O doente chamou a mulher, que tirou da mala um vale assinado por D. Romero e o entregou a Manuel. Este partiu, no encalço do mascate.
Quatro dias depois estava de volta com o dinheiro. O doente dormia; Manuel não quis vê-lo; falou à mulher. Pela primeira vez, depois de tantos dias, Manuel olhou de frente para essa criatura, que fora a causa involuntária da morte de seu pai. Ainda mostrava quanto devia ser bonita há dez anos passados.
O gaúcho desviou a vista com repugnância; e entregando as moedas que recebera do chileno, tratou de pôr-se novamente a caminho. Esse lugar, que já não era o da caridade e não podia ainda ser o da vingança, causava-lhe horror.
Quando se dirigia ao potreiro para montar, encontrou o menino com que falara no primeiro dia.
— Então vai embora?
— Vou; mas voltarei logo. É pena que você não tenha mais dez anos.
O menino estremeceu com o olhar que lhe deitou o gaúcho.
Em caminho, pela primeira vez, refletiu Manuel sobre os últimos acontecimentos, em que se achara envolvido, sem o esperar. Até então não se dera ao trabalho de pensar a este respeito; mas agora, na monotonia de uma jornada perdida, seu espírito era arrastado malgrado pelas recordações tão vivas ainda.
Era possível que ele, filho de João Canho, houvesse um momento sustido nos braços o assassino de seu pai; e não para matá-lo, mas para servi-lo?

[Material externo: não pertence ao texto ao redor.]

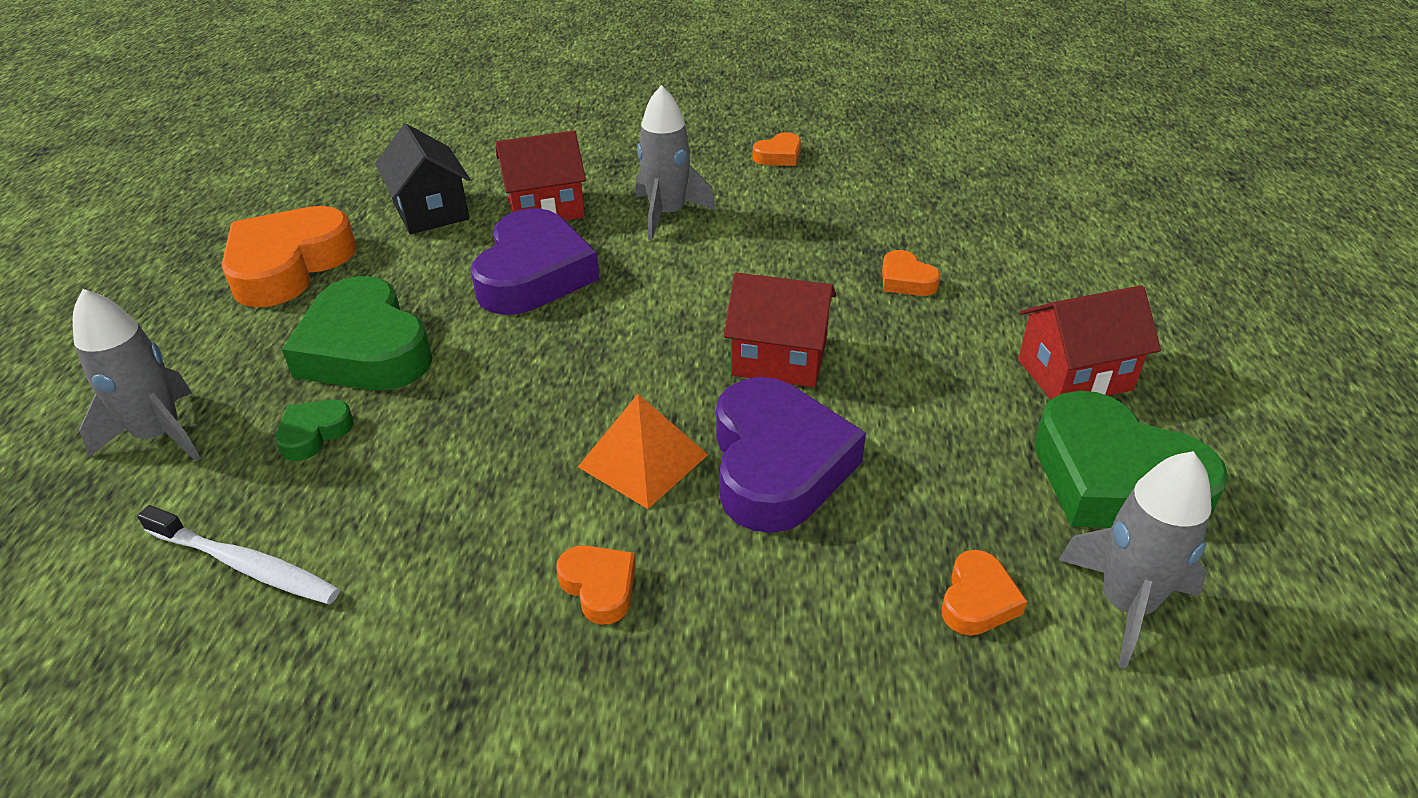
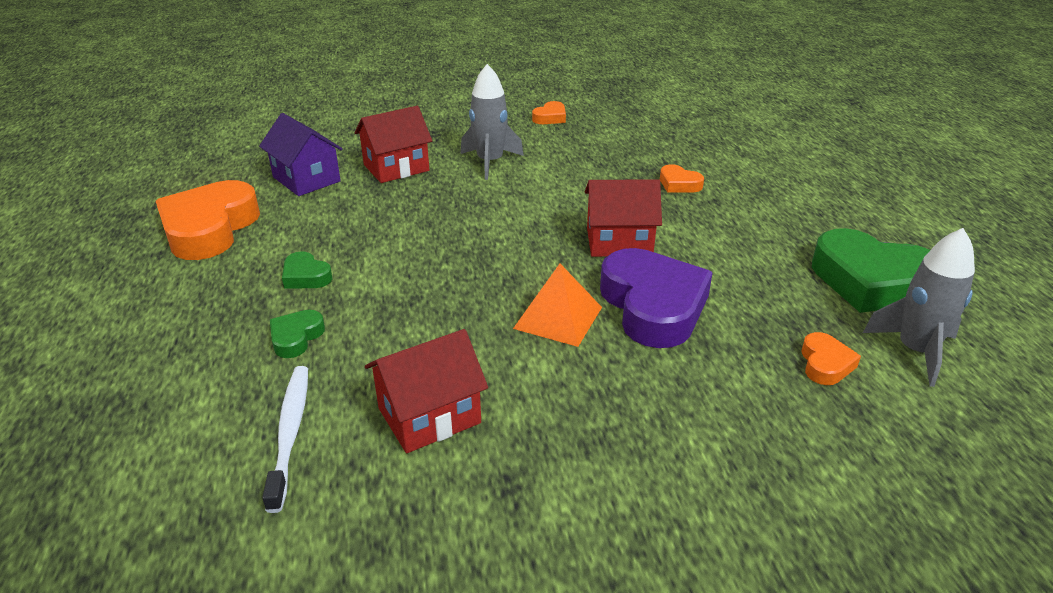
camera: 15 degrees left, 5 degrees down
grey rocket [73,289,201,461] -> none
white toothbrush [137,505,340,604] -> white toothbrush turned 105 degrees counterclockwise [262,366,308,513]
green heart [282,276,433,390] -> green heart [282,251,332,289], size x0.46
black house [375,124,470,234] -> purple house [259,113,343,196]
purple heart [471,208,600,315] -> none
orange heart [556,545,636,625] -> none
red house [1018,285,1161,399] -> red house moved to [365,329,488,453]

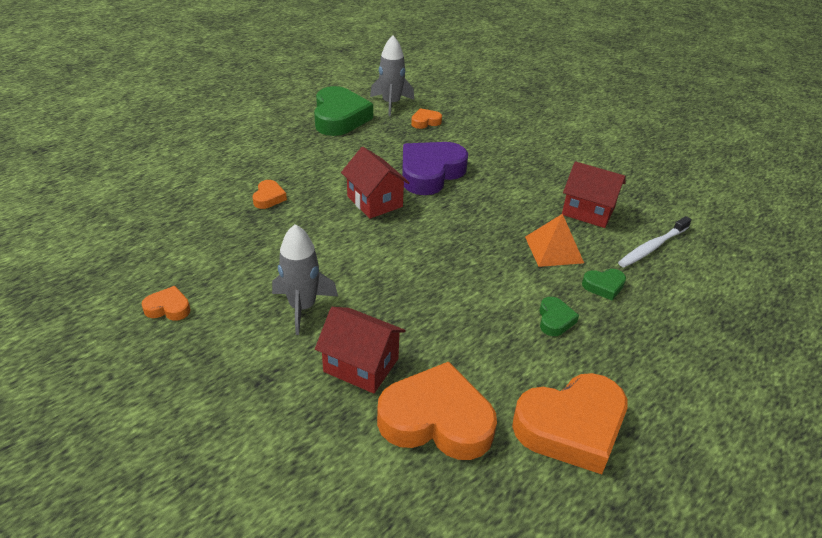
camera: 125 degrees left, 5 degrees up
purple house [259,113,343,196] -> orange heart [377,361,497,460]
orange pyramid [513,264,602,347] -> orange pyramid moved to [525,214,584,267]

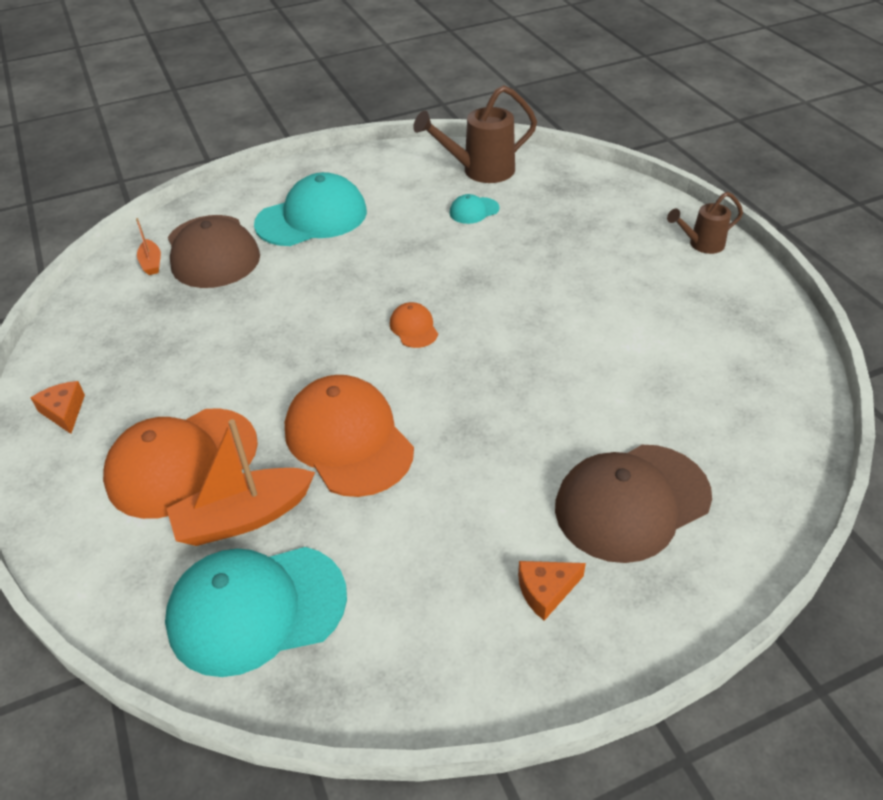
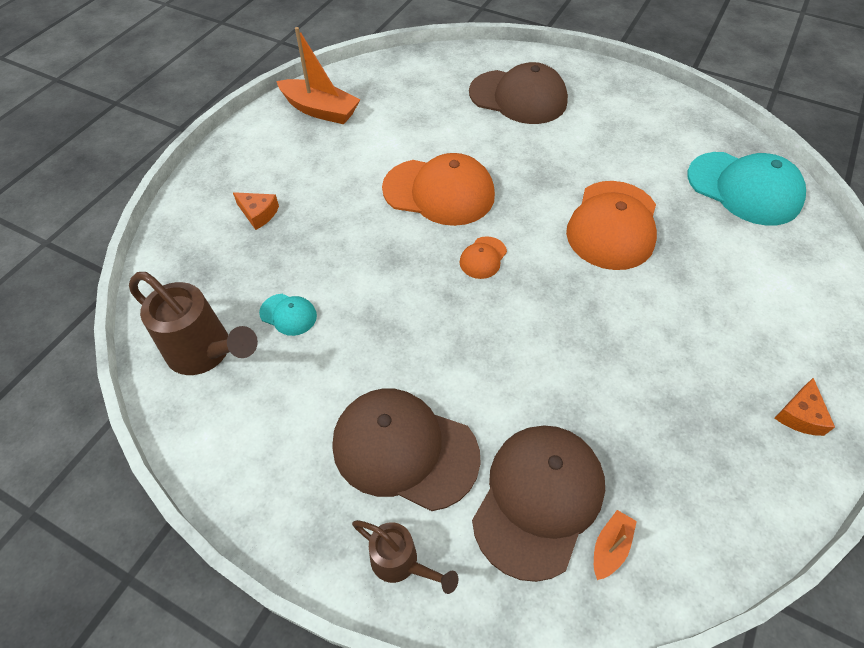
camera: 130 degrees left, 10 degrees up
orange cap [103,408,258,519] -> orange cap moved to [382,153,495,226]
orange boat [166,419,315,546] -> orange boat moved to [276,27,360,124]
turquoise cap [254,172,367,246] -> brown cap [333,389,481,511]
orange cheese [518,561,586,621] -> orange cheese moved to [233,192,279,230]
brown watering can [667,192,743,254] -> brown watering can moved to [352,520,458,594]

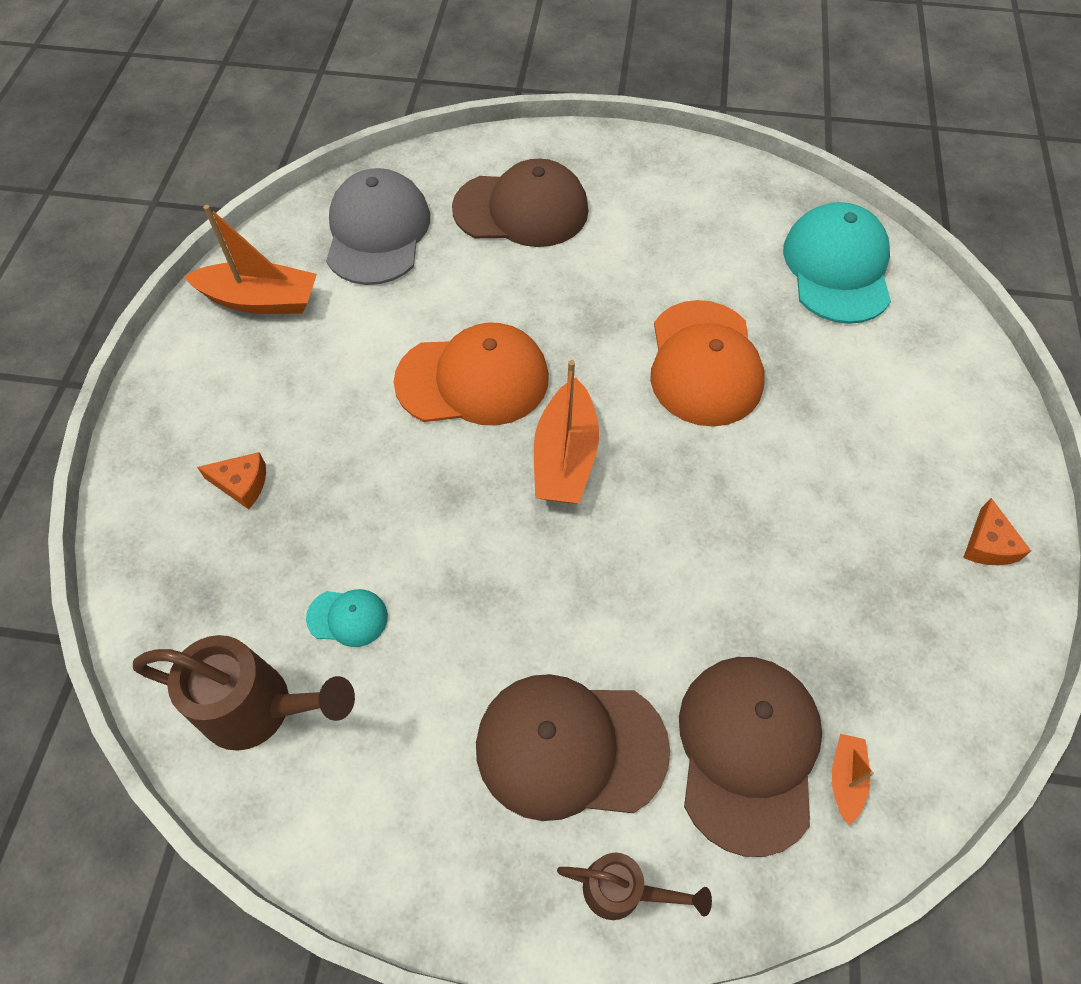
camera: 20 degrees left, 5 degrees up
orange cap [460,236,507,279] -> orange boat [534,360,599,503]
turquoise cap [687,152,806,225] -> turquoise cap turned 105 degrees counterclockwise [783,202,891,324]
none -> grey cap [326,168,430,285]

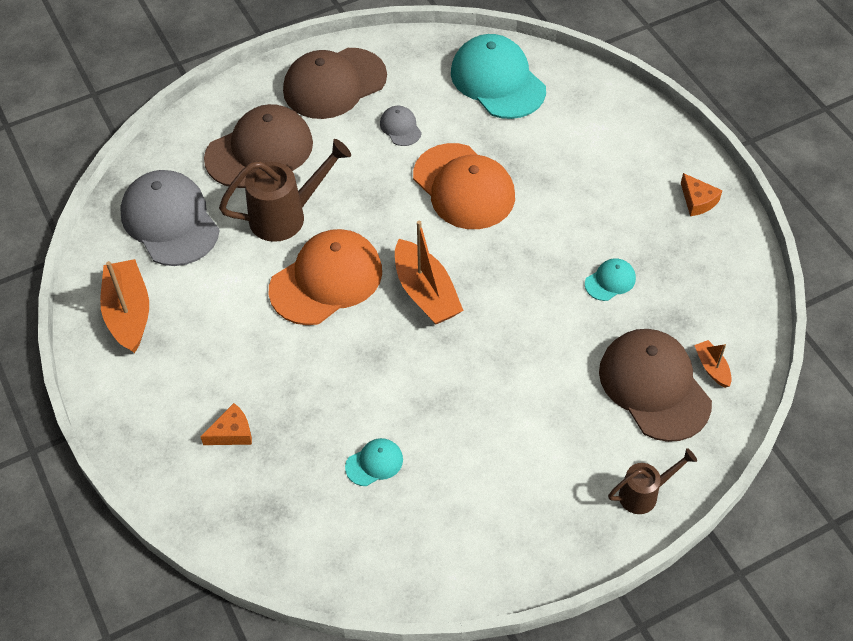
camera: 35 degrees left, 5 degrees down
brown watering can [133,635,355,751] -> brown watering can moved to [219,139,351,242]
orange boat [184,205,317,314] -> orange boat turned 75 degrees counterclockwise [100,259,149,353]
brown cap [476,674,670,821] -> brown cap moved to [283,48,387,119]
none -> grey cap [380,106,422,146]
none -> turquoise cap [585,259,636,301]

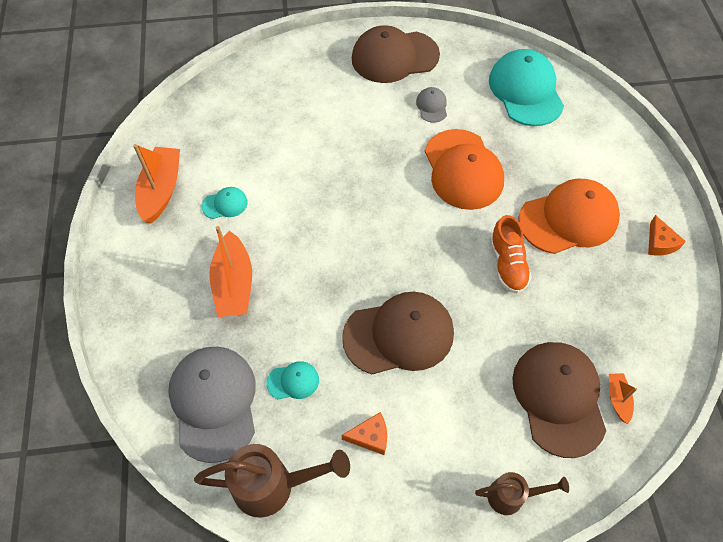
camera: 20 degrees right, 5 degrees up
grey cap [120,170,220,266] -> grey cap moved to [168,347,255,463]
orange cheese [200,403,252,445] -> orange cheese moved to [342,412,387,455]
brown cap [204,104,313,188] -> brown cap moved to [342,292,454,374]
brown watering can [219,139,351,242] -> brown watering can moved to [194,444,350,518]
orange cap [269,229,382,325] -> orange cap moved to [518,179,620,254]
orange boat [395,221,464,325] -> orange boat moved to [209,226,252,317]
turquoise cap [585,259,636,301] -> turquoise cap moved to [202,187,248,219]
none -> orange shoe [490,215,532,293]

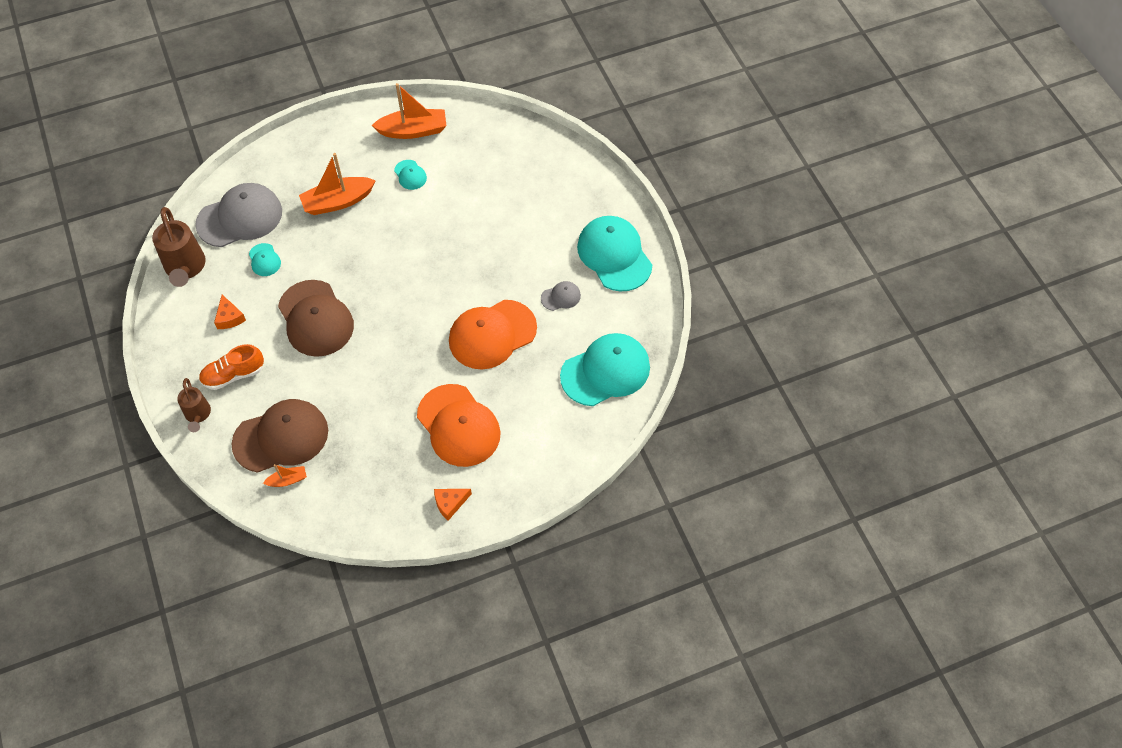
camera: 75 degrees right, 0 degrees up
brown cap [352,25,440,83] -> turquoise cap [577,216,652,291]
orange shoe [490,215,532,293] -> orange shoe moved to [199,344,264,390]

Acreditaria alguém que ele, trazido àquele lugar pelo desejo da vingança, se tivesse desvelado durante alguns dias pela salvação do causador de sua desgraça?
Sua própria razão não concebia como isso acontecera. Às vezes vinham assomos de dúvida, que se desvaneciam logo ante a realidade tão recente. Manuel tinha a consciência de sua natureza ríspida e concentrada; a indiferença e frieza que mostrava em seu trato, não provinham de um hábito somente; eram a repercussão interior da pouca estima em que o gaúcho tinha geralmente a raça humana.
Entretanto, nos últimos dias ele fora tão outro, do que era realmente! Desvelos e solicitude que nunca tivera por pessoas de sua família, como os sentira por um estranho, pelo homem que maior mal lhe fizera neste mundo?
O espírito de Manuel agitou-se algum tempo nesse caos de seu coração; até que afinal, desprendeu-se uma centelha e os lábios murmuraram:
— Eu tenho de matá-lo!
Aí estava a razão. Aquele homem era sagrado para ele como a vítima já votada ao sacrifício. Aquela vida lhe pertencia; fazia parte de sua alma; pois era o objeto de uma vingança tanto tempo afagada.
A idéia de que ele havia de matar o Barreda, tornava Manuel compassivo não para o assassino de seu pai, mas para o enfermo que se revolvia no leito de dores.